### Naive Bayes - Email Similarity

In this project we will use scikit-learns Naive Bayes implementation several datasets.
By reporting the accuracy for the classifier we can find which datasets are harder to distinguish.

In [16]:
# Importing our modules
from sklearn.datasets import fetch_20newsgroups
from sklearn.naive_bayes import MultinomialNB
from sklearn.feature_extraction.text import CountVectorizer

emails = fetch_20newsgroups()

# Printing the different categories in emails
print(emails.target_names)

['alt.atheism', 'comp.graphics', 'comp.os.ms-windows.misc', 'comp.sys.ibm.pc.hardware', 'comp.sys.mac.hardware', 'comp.windows.x', 'misc.forsale', 'rec.autos', 'rec.motorcycles', 'rec.sport.baseball', 'rec.sport.hockey', 'sci.crypt', 'sci.electronics', 'sci.med', 'sci.space', 'soc.religion.christian', 'talk.politics.guns', 'talk.politics.mideast', 'talk.politics.misc', 'talk.religion.misc']


In [17]:
# starting our investigation with baseball and hockey
emails = fetch_20newsgroups(categories = ['rec.sport.baseball', 'rec.sport.hockey'])

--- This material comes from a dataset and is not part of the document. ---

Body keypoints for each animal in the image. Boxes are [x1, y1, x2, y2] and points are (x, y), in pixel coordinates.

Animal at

# Taking a look at the email data & label
print(emails.data[0])
print('\nLabel:')
print(emails.target[0])
print(emails.target_names[0])

From: dougb@comm.mot.com (Doug Bank)
Subject: Re: Info needed for Cleveland tickets
Reply-To: dougb@ecs.comm.mot.com
Organization: Motorola Land Mobile Products Sector
Distribution: usa
Nntp-Posting-Host: 145.1.146.35
Lines: 17

In article <1993Apr1.234031.4950@leland.Stanford.EDU>, bohnert@leland.Stanford.EDU (matthew bohnert) writes:

|> I'm going to be in Cleveland Thursday, April 15 to Sunday, April 18.
|> Does anybody know if the Tribe will be in town on those dates, and
|> if so, who're they playing and if tickets are available?

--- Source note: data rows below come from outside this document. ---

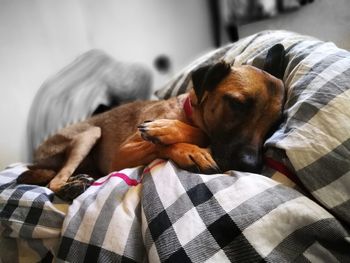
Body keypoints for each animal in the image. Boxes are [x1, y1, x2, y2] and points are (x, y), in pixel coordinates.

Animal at [17, 44, 286, 198]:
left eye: (274, 124)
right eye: (237, 104)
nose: (251, 166)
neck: (188, 113)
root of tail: (35, 158)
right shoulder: (122, 154)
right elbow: (190, 136)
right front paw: (189, 148)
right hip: (90, 133)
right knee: (54, 180)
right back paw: (69, 186)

The tribe will be in town from April 16 to the 19th.
There are ALWAYS tickets available! (Though they are playing Toronto,
and many Toronto fans make the trip to Cleveland as it is easier to
get tickets in Cleveland than in Toronto.  Either way, I seriously
doubt they will sell out until the end of the season.)

-- 
Doug Bank                       Private Systems Division
dougb@ecs.comm.mot.com          Motorola Communications Sector
dougb@nwu.edu       

In [18]:
# Making the training and test sets
train_emails = fetch_20newsgroups(categories = ['rec.sport.baseball', 'rec.sport.hockey'],
                                  subset = 'train',
                                  shuffle = 'true',
                                  random_state = 108)

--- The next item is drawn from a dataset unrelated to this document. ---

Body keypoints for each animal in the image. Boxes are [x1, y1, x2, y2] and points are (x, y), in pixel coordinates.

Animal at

test_emails = fetch_20newsgroups(categories = ['rec.sport.baseball', 'rec.sport.hockey'],
                                  subset = 'test',
                                  shuffle = 'true',
                                  random_state = 108)

In [19]:
# Transforming the emails into lists of word counts
counter = CountVectorizer()
counter.fit(test_emails.data + train_emails.data)

train_counts = counter.transform(train_emails.data)
test_counts = counter.transform(test_emails.data)

In [22]:
# Creating our Naive Bayes Classifier
classifier = MultinomialNB()
classifier.fit(train_counts, train_emails.target)
print('Classifier Score:', classifier.score(test_counts, test_emails.target))

Classifier Score: 0.9723618090452262


### Final thoughts

The categories in train and set emails can be changed around - see what data sets are easier / harder to distinguish!